(Compiti dell'esercizio)
**1.** Nel brano sul film, in quale incontro Claudia e Marco vengono ripresi di fronte?
**2.** Per favore, elenca tutti i nomi propri di persona che compaiono nel brano sul film.
**3.** Scrivi il seguito del brano sul film, cominciando subito dopo la sua ultima frase.

:: Brano di lettura

Ma la formazione di Marco non è nata dentro le aule universitarie o in master dedicati. «Nei corsi per diventare operatore sanitario non si parla mai della sessualità degli assistiti, come se non l’avessero», ride Ulivieri. Persone quindi formate per assistere al bisogno del corpo, ma non al desiderio e all’affetto.
L’ottavo incontro del film di Francesco Cannavà
I due protagonisti vengono ripresi sempre di spalle mentre si educano, Claudia viene ripresa spesso nuda utilizzando camere fisse comandate da telecomandi posti all’esterno della stanza. Solo durante l’ultimo incontro, l’ottavo, Claudia e Marco sono ripresi di fronte, come se lo spettatore ormai avesse tutti gli elementi per conoscerli totalmente.

::::
:: Voci del dataset

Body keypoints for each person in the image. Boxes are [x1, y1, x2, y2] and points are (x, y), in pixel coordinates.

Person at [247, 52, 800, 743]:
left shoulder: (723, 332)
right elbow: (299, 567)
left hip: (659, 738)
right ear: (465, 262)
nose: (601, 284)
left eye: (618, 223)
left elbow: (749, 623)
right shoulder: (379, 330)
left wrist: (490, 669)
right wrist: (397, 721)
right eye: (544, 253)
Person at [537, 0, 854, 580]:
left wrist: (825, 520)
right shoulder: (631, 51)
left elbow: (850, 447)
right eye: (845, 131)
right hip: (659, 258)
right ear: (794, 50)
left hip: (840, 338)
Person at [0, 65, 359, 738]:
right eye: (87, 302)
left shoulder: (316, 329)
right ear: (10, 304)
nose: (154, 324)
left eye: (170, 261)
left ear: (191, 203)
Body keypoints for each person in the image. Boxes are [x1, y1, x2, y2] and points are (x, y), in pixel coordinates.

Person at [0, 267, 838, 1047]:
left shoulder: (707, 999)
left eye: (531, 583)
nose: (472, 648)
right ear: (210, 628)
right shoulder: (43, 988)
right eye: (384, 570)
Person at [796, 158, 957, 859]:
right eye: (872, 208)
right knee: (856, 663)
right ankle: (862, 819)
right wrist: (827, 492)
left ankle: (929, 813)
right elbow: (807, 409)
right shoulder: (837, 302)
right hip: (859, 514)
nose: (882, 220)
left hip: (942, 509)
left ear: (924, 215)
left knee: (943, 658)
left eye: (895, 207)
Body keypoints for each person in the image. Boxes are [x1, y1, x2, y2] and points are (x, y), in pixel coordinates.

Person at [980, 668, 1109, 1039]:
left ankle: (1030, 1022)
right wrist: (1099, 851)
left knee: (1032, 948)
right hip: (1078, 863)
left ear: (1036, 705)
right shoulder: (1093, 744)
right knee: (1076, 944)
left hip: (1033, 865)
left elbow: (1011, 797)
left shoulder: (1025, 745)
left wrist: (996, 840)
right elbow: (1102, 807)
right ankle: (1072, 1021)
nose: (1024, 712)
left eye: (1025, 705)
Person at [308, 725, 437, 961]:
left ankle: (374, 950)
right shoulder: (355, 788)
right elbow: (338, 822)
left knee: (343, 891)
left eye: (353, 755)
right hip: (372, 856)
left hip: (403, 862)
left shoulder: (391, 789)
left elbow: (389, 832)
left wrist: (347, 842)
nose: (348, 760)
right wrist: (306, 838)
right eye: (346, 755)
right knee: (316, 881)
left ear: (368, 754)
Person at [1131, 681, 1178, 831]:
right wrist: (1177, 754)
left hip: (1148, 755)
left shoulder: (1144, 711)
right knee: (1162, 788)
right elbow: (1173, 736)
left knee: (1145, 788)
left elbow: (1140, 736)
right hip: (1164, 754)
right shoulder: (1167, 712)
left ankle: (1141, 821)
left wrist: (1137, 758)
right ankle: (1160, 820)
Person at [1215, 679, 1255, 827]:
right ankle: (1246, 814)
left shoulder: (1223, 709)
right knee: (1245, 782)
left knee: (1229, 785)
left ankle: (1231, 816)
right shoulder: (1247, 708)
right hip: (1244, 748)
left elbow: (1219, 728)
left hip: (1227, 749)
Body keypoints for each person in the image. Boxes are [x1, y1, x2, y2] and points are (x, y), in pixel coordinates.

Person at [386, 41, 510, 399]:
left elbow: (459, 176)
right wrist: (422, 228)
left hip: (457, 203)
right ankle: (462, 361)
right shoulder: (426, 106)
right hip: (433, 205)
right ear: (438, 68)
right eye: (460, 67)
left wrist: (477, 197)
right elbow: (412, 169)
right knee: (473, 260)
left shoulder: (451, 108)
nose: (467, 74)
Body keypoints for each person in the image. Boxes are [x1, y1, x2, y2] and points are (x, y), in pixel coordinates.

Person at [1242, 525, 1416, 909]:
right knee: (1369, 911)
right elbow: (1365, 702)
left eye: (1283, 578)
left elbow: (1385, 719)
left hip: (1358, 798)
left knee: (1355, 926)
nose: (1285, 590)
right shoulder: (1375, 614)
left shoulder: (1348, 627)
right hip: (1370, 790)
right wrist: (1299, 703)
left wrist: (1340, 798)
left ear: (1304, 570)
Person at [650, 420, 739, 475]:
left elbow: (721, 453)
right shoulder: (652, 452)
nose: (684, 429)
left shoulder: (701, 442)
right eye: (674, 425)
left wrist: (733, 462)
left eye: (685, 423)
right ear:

::::

(Soluzioni dell'esercizio)
**1.** Nell'ottavo, cioè l'ultimo incontro.

**2.** Marco, Ulivieri, Francesco Cannavà, Claudia.

**3.**
«Abbiamo girato tra dicembre 2017 e maggio 2019. Ho lasciato che il set parlasse, che le azioni succedessero senza troppe costrizioni», commenta il regista. La telecamera ha ripreso errori di Marco e lacrime di Claudia, fino allo sbocciare del mandorlo a fine primavera.
Un documentario educativo per la società
Il tema del prendersi cura di sé stessi è fondamentale per Cannavà. «Ho scritto questo lavoro a seguito di un mio periodo di depressione che ha portato a una disabilità temporanea sessuale. Per capire cosa mi stesse succedendo ho cercato dentro di me, ho provato a capirmi e capire sé stessi serve per venirne a capo».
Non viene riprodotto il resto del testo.